» **TASK REQUIREMENTS**: Recast the records as a Markdown table with columns named "Row" and "Line", numbering each line and leaving out blank lines. Begin at the line that contains "ถุงยังชีพจำนวน 400 ถุง และบริการเรือยางพร้อมเครื่องยนต์จำนวน" and stop after the line that contains "กองทุนฮอนด้าเคียงข้างไทย ภายใต้มูลนิธิฮอนด้าประเทศไทย เกิด".

Segment Open

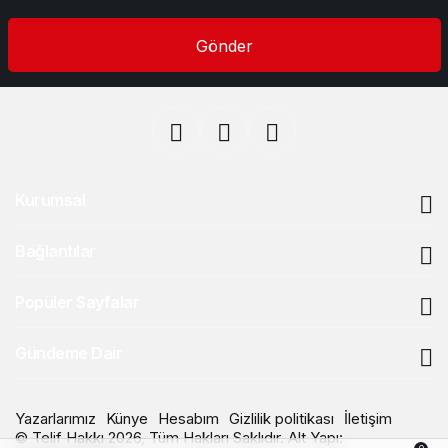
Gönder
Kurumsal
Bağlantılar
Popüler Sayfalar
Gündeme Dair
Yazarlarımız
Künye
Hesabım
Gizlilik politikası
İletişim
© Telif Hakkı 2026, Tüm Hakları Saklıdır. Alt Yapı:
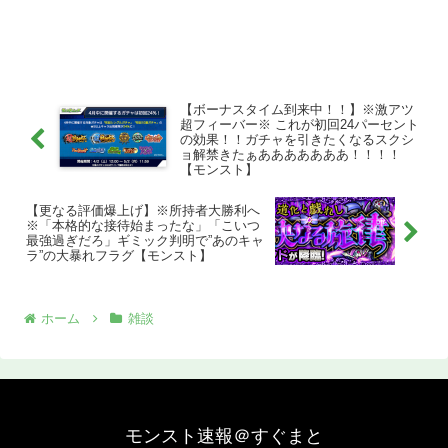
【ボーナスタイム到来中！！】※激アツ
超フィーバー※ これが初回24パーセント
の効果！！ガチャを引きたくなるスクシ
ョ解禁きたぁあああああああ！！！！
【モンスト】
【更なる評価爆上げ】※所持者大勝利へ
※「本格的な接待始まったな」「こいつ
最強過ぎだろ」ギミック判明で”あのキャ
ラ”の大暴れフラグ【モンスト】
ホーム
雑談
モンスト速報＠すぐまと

Segment Closed
Segment Open

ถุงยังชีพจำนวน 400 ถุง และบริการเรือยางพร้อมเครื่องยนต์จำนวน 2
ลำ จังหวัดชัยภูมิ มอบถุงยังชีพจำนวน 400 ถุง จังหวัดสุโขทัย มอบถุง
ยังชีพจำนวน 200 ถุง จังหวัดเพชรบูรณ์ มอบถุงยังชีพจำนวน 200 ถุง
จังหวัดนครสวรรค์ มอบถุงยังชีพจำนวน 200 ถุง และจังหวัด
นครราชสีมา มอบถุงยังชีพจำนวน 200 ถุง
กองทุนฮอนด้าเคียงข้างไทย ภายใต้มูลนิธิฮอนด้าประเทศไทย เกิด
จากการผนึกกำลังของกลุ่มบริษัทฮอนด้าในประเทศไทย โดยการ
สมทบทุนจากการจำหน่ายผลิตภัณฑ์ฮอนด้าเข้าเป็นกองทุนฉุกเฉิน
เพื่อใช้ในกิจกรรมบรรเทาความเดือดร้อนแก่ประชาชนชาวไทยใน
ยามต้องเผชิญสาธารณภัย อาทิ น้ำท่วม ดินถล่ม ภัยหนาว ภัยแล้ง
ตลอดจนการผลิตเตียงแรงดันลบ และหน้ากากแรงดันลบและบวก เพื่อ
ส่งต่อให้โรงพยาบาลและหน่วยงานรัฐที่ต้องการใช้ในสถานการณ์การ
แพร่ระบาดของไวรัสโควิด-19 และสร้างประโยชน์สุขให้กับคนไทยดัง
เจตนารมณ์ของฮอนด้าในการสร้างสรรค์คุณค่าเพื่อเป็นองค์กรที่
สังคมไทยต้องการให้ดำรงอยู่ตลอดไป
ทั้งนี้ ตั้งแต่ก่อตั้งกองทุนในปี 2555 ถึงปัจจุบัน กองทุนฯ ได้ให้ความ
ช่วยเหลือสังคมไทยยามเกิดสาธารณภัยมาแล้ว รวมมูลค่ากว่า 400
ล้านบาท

Segment Closed

» **ANSWER TO THIS EXERCISE**:
| Row | Line |
|---|---|
| 1 | ถุงยังชีพจำนวน 400 ถุง และบริการเรือยางพร้อมเครื่องยนต์จำนวน 2 |
| 2 | ลำ จังหวัดชัยภูมิ มอบถุงยังชีพจำนวน 400 ถุง จังหวัดสุโขทัย มอบถุง |
| 3 | ยังชีพจำนวน 200 ถุง จังหวัดเพชรบูรณ์ มอบถุงยังชีพจำนวน 200 ถุง |
| 4 | จังหวัดนครสวรรค์ มอบถุงยังชีพจำนวน 200 ถุง และจังหวัด |
| 5 | นครราชสีมา มอบถุงยังชีพจำนวน 200 ถุง |
| 6 | กองทุนฮอนด้าเคียงข้างไทย ภายใต้มูลนิธิฮอนด้าประเทศไทย เกิด |